What the task asks: Continue the episode guide below, picking up after its final summary.

Segment Start: Provided passage

| 56 | 4 | "Episode 4" | 60 minutes | 20 March 2016 | N/A |
Jacek has a serious talk with the team about Ptyś's accident and the behaviour of Damian and the twins at work. The group watches the previous season together. Wojtek is embarrassed during scenes of his romance with Mała. Magda comforts Mała when Wojtek's behaviour upsets her.
| 57 | 5 | "Episode 5" | 60 minutes | 27 March 2016 | N/A |
After a long night everybody sleeps in. As a result Wojtek, Magda, and Mała don't go to work. The girls decide to get revenge on Wojtek. Ewelina arrives at the house. Everybody is happy about her return, except for Anna.
| 58 | 6 | "Episode 6" | 60 minutes | 3 April 2016 | N/A |
Anna, Magda, and Klaudia have a fun night at home. Meanwhile everyone else goes to the club to celebrate Ewelina rejoining the team. They return to the house with several women. Wojtek decides to reconcile with Magda and Mała.

Segment End: Provided passage
Segment Start: Data supplied

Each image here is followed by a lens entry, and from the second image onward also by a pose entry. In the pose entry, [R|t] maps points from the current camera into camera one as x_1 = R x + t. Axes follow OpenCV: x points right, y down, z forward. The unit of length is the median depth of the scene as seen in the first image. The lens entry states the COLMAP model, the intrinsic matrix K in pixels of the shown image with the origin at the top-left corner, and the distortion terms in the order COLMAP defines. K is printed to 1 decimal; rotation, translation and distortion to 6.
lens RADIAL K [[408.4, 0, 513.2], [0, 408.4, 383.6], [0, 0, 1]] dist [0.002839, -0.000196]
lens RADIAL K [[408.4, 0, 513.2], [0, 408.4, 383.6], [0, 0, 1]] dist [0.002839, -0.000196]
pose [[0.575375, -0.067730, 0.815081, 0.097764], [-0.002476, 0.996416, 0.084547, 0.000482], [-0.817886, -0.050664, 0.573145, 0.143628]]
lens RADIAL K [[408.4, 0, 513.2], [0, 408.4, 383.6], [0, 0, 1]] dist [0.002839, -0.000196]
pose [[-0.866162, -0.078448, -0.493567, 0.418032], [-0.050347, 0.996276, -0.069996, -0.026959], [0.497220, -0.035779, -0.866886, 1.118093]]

Segment End: Data supplied

Answer section:
| 59 | 7 | "Episode 7" | 60 minutes | 10 April 2016 | N/A |
The team goes to a pub to watch a football match between Poland and the Czech Republic. Damian and Pauly get into a fight, leaving Piotr caught in the middle. The next day the group starts their new job at a beauty salon. Anna gives Ptyś a lesson in painting nails.
| 60 | 8 | "Episode 8" | 60 minutes | 17 April 2016 | N/A |
The team organizes a surprise birthday party for Damian. After the celebration they go to a club where Anna has a big fight with the twins. Ptyś comforts her on the way home. The next day Mała, Wojtek, and Ewelina give each other spa treatments at work. Klaudia and Magda are very sick. Anna decides to leave the show.
| 61 | 9 | "Episode 9" | 60 minutes | 24 April 2016 | N/A |
The boys all have a great time at the club. Back at the house, the girls decide to play a prank. They hide the boys' mattresses. The plan backfires for Klaudia when Ptyś takes her to his bed. Mała believes there is a ghost in the house. The next day the team goes to a winery in Zielona Góra
| 62 | 10 | "Episode 10" | 60 minutes | 8 May 2016 | N/A |
The team travels to Berlin. They spend the day learning about German culture. In the hotel room the boys prank the girls by locking them in the washroom. At night it's time to attend a party. With Wojtek's help, Magda has a great evening with somebody she met at the club.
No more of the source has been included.